• Exercise materials:
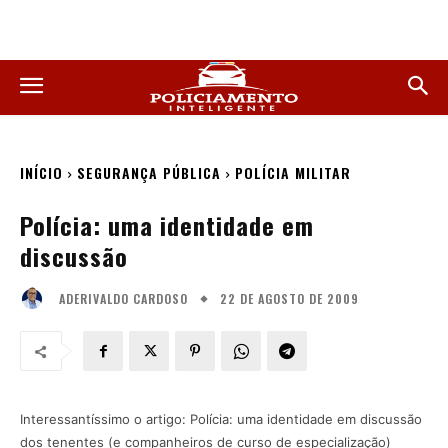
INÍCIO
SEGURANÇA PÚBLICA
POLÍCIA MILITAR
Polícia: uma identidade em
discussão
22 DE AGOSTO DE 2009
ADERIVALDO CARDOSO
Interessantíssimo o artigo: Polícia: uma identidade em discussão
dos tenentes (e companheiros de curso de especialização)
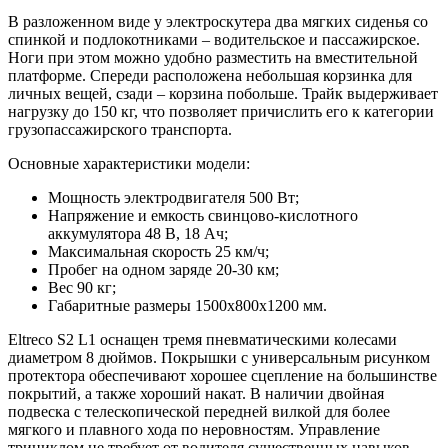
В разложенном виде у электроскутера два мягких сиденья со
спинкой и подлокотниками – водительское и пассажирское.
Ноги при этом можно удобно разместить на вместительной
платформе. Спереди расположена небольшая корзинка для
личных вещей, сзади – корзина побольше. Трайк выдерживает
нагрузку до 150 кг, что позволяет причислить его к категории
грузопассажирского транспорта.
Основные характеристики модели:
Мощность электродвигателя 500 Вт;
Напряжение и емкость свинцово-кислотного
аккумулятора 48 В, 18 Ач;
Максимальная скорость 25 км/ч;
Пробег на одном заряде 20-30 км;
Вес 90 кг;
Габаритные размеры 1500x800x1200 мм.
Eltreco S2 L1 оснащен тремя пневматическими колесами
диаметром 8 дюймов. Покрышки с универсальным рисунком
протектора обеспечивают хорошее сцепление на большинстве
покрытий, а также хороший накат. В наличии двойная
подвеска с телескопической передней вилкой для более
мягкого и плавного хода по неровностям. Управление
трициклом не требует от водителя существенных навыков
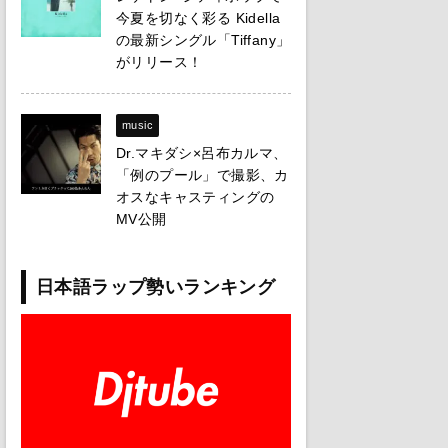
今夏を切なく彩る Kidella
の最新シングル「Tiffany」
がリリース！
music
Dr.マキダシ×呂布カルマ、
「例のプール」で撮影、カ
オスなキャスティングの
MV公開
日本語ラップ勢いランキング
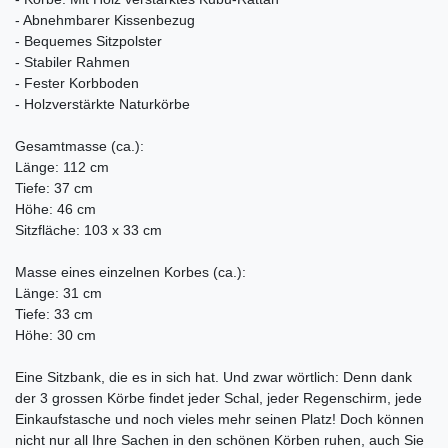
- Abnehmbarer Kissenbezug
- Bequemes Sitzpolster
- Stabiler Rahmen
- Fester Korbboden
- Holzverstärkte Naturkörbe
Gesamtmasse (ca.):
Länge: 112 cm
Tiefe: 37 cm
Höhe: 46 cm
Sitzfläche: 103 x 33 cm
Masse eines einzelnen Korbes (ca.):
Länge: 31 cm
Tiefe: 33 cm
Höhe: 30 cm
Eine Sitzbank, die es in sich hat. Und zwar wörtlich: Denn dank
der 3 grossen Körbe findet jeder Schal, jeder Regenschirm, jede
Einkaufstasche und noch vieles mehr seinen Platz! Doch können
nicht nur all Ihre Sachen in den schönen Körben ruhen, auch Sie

• Task description:
Reproduce verbatim the lines of the listing from the line containing "今夏を切なく彩る Kidella" through the final line of the listing, both included. Omit the pictures from your answer.

• Solution to this exercise:
今夏を切なく彩る Kidella
の最新シングル「Tiffany」
がリリース！
music
Dr.マキダシ×呂布カルマ、
「例のプール」で撮影、カ
オスなキャスティングの
MV公開
日本語ラップ勢いランキング
- Abnehmbarer Kissenbezug
- Bequemes Sitzpolster
- Stabiler Rahmen
- Fester Korbboden
- Holzverstärkte Naturkörbe
Gesamtmasse (ca.):
Länge: 112 cm
Tiefe: 37 cm
Höhe: 46 cm
Sitzfläche: 103 x 33 cm
Masse eines einzelnen Korbes (ca.):
Länge: 31 cm
Tiefe: 33 cm
Höhe: 30 cm
Eine Sitzbank, die es in sich hat. Und zwar wörtlich: Denn dank
der 3 grossen Körbe findet jeder Schal, jeder Regenschirm, jede
Einkaufstasche und noch vieles mehr seinen Platz! Doch können
nicht nur all Ihre Sachen in den schönen Körben ruhen, auch Sie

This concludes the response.